Although I'm not sure what it will all look like yet, here's my plan for challenging TFC to mature emotionally.
1) I'm going to model it. I've already set up meetings with a mentor, Roy Rotz, who is going to work through Emotionally Healthy Spirituality with me. Before I can lead others in this way, I must be lead myself.
2) I'm going to mentor leaders in this area. Coming this fall will be our Leadership Community; a chance for discipleship and community-building among ministry leaders. We're going to be working through The Emotionally Healthy Church.
3) Our entire church will work through Emotionally Healthy Spirituality. Although I'm not sure of the details yet, Roy and I are planning how we can preach and then lead discussion groups on this topic.

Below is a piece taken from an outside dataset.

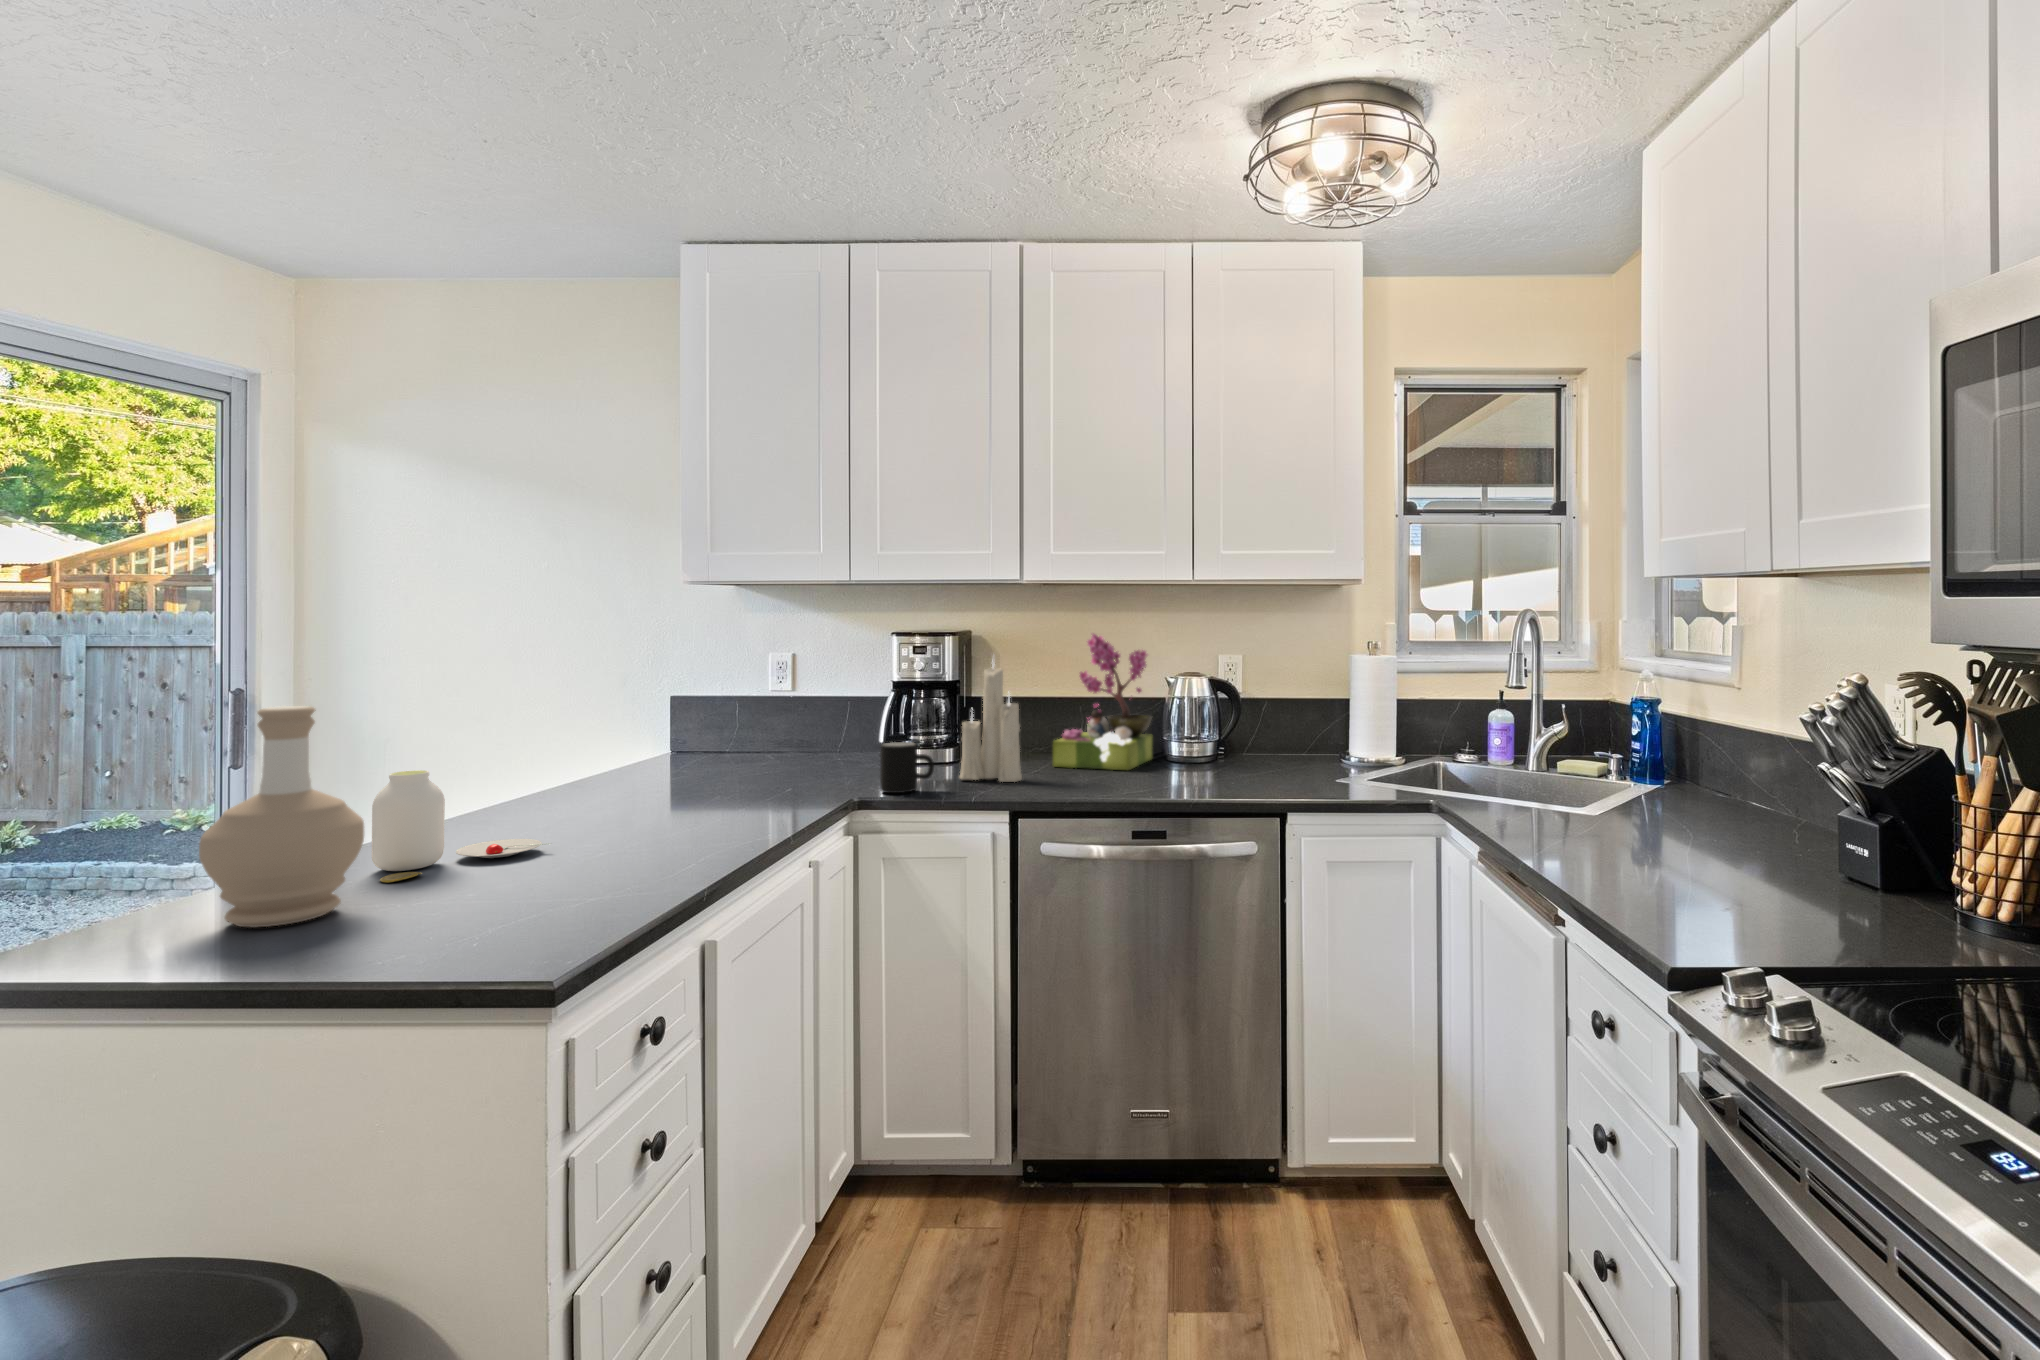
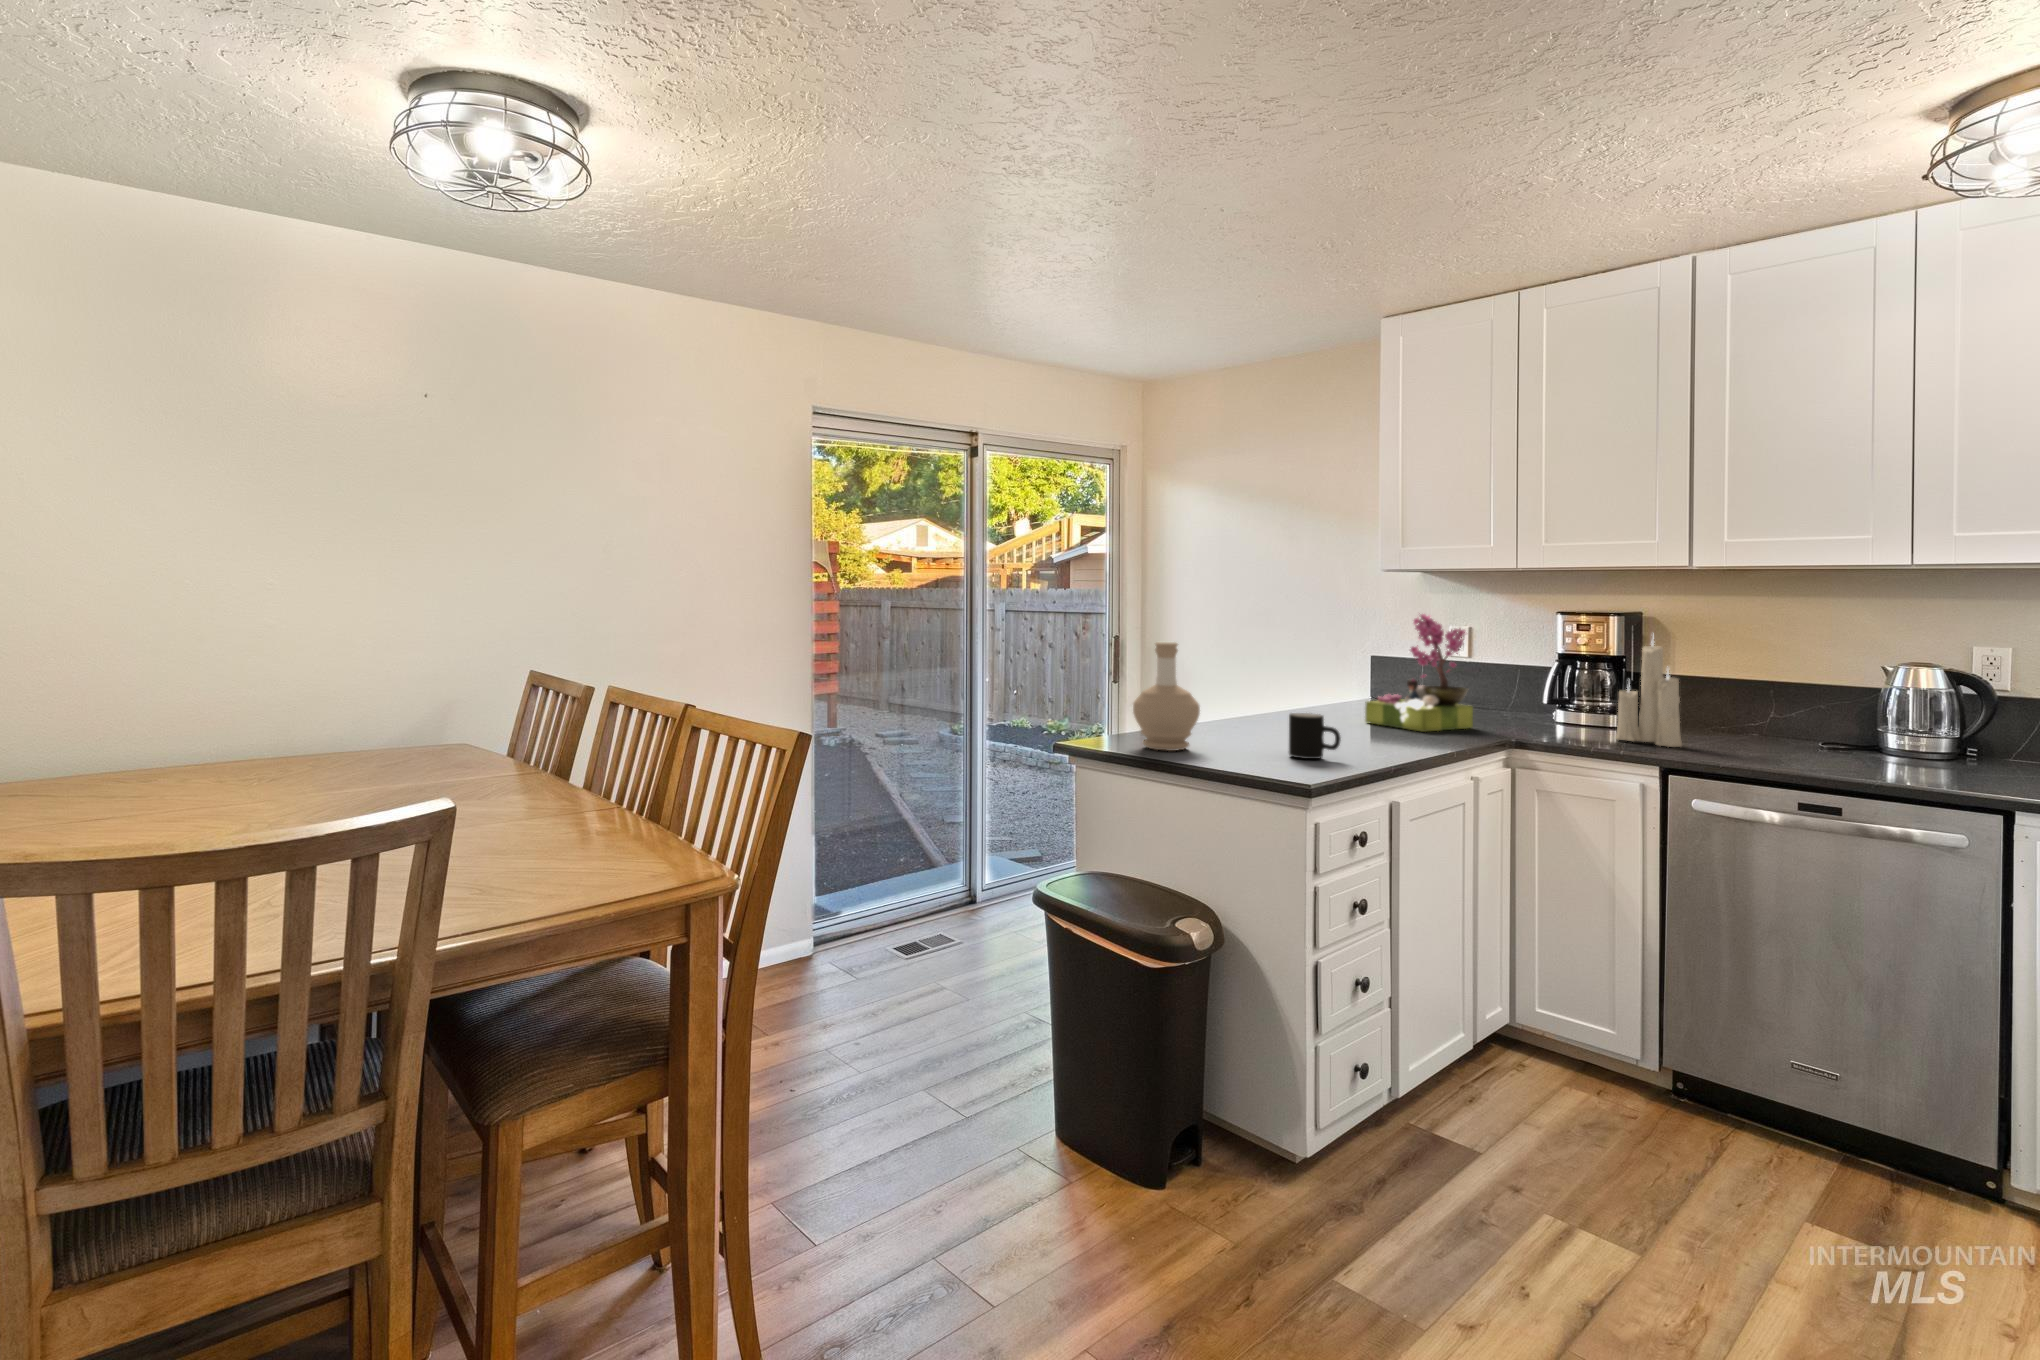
flower arrangement: present [1053,633,1152,770] -> present [1365,614,1473,732]
mug: present [880,742,934,793] -> present [1289,713,1341,759]
jar: present [372,770,551,882] -> none [1198,683,1291,742]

Here's a final quote to share:
I don't want to wait until heaven to see an emotionally healthy, balanced, mature church. We don't need to. God desires, I believe, to initiate a Copernican revolution in our discipleship in the 21st Century, both in the US and around the world. It is a commitment, not only to see numerical growth, but more important, a quality change in the kind of disciples we are making. It is a paradigm change from the perfect, the powerful, and the big to the weak, the imperfect and the small.
I want to challenge you to apply the six principles of emotionally healthy churches first to yourself (as chapter 1 said, 'as go the leaders, so goes the church') and then to the rest of the congregation.
1 Look beneath the iceberg
2 Break the power of the past
3 Live in brokenness and vulnerability
4 Receive the gift of limits
5 Embrace grieving and loss
6 Make incarnation your model for loving well
It is the pathway to experiencing more of heaven on earth. The journey begins right now, gradually and powerfully rippling through you and then through your church to the hurting world around us."

2 comments:

Chris said...

I think this is super cool.

soxfaninkc said...

Very cool! I'm glad I let you borrow this book! I'm excited about how this is going to take shape in our church community! EMH is a great book and it was a big help to me as a student (we read it in Minister as Counselor class), as a leader, husband and step-father.